In palästinensischen Berichten hieß es, israelische Truppen und Panzer hätten am Donnerstagmorgen ein weiteres Mal das Al-Awda-Krankenhaus in Dschabaliya nördlich von Gaza-Stadt attackiert. Sie hätten Wasser- und Treibstofftanks beschädigt, Mitarbeiter seien verwundet worden. Im medizinischen Warenlager brach demnach ein Feuer aus, das auch am Freitagvormittag noch wütete. Die Krankenhausverwaltung rief in einer Erklärung dringend um Hilfe. Die israelische Armee teilte mit, sie habe neben dem Krankenhaus gekämpft; der Vorfall werde untersucht.

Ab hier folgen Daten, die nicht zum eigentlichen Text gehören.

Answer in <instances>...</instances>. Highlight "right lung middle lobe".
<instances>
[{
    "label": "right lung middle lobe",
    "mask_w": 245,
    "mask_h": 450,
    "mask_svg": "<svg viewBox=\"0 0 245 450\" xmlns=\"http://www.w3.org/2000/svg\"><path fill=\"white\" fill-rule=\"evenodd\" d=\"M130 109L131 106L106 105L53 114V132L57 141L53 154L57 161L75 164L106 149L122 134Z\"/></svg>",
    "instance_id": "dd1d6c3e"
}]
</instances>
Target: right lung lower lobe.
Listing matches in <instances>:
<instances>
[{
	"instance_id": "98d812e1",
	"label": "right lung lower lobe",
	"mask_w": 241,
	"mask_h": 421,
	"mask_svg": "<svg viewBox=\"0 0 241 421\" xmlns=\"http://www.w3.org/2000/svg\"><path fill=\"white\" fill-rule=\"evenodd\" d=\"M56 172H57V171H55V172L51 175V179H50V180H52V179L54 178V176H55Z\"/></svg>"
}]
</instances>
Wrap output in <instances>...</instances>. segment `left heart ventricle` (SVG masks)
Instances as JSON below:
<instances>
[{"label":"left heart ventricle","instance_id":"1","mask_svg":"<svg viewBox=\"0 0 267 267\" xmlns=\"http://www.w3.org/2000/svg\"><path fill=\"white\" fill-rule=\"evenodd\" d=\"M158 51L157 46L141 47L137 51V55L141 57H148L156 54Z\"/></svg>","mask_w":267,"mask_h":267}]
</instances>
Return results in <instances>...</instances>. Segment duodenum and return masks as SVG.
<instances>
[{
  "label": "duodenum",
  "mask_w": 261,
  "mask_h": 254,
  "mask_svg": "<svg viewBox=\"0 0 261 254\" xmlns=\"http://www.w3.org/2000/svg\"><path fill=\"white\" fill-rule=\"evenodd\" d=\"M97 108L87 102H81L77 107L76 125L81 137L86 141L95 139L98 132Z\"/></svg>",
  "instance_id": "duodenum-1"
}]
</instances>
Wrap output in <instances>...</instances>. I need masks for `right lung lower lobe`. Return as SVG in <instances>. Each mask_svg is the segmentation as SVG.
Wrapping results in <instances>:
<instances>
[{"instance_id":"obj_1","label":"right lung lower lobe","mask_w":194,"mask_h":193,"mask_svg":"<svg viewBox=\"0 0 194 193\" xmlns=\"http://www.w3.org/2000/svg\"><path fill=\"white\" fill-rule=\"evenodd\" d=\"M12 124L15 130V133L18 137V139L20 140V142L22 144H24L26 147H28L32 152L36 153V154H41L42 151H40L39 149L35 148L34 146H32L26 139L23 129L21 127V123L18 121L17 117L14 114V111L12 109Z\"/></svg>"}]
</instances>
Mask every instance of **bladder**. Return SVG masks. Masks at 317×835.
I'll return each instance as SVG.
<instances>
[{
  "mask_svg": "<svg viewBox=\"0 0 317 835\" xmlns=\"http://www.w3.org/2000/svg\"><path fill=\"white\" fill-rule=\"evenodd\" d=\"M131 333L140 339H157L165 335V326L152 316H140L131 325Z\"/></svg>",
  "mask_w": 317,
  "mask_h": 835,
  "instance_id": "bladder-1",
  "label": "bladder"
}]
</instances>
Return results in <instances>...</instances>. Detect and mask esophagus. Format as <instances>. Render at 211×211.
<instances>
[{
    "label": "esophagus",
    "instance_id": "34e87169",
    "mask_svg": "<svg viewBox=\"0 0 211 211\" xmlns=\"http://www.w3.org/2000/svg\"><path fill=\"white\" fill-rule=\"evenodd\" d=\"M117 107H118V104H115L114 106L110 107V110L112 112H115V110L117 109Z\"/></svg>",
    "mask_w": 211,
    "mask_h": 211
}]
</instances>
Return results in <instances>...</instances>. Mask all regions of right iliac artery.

Die israelische Armee führte weitere Angriffe durch, sowohl aus der Luft als auch auf dem Boden. Dabei seien auch Zelte und Unterkünfte für Vertriebene attackiert worden, sagte Stéphane Dujarric, der Sprecher von UN-Generalsekretär António Guterres, am Donnerstag. Es habe zahlreiche Tote gegeben. In Deir al-Balah wurden laut palästinensischen Berichten sechs Angehörige eines Sicherheitsdienstes getötet, die einen Hilfskonvoi schützen sollten. Sie verteidigten den Transport demnach erfolgreich gegen bewaffnete Plünderer, wurden daraufhin aber von israelischen Kampfflugzeugen attackiert und getötet. Die Armee gab am Freitagvormittag an, sie habe in den vergangenen 24 Stunden mehr als 75 „Terrorziele“ angegriffen.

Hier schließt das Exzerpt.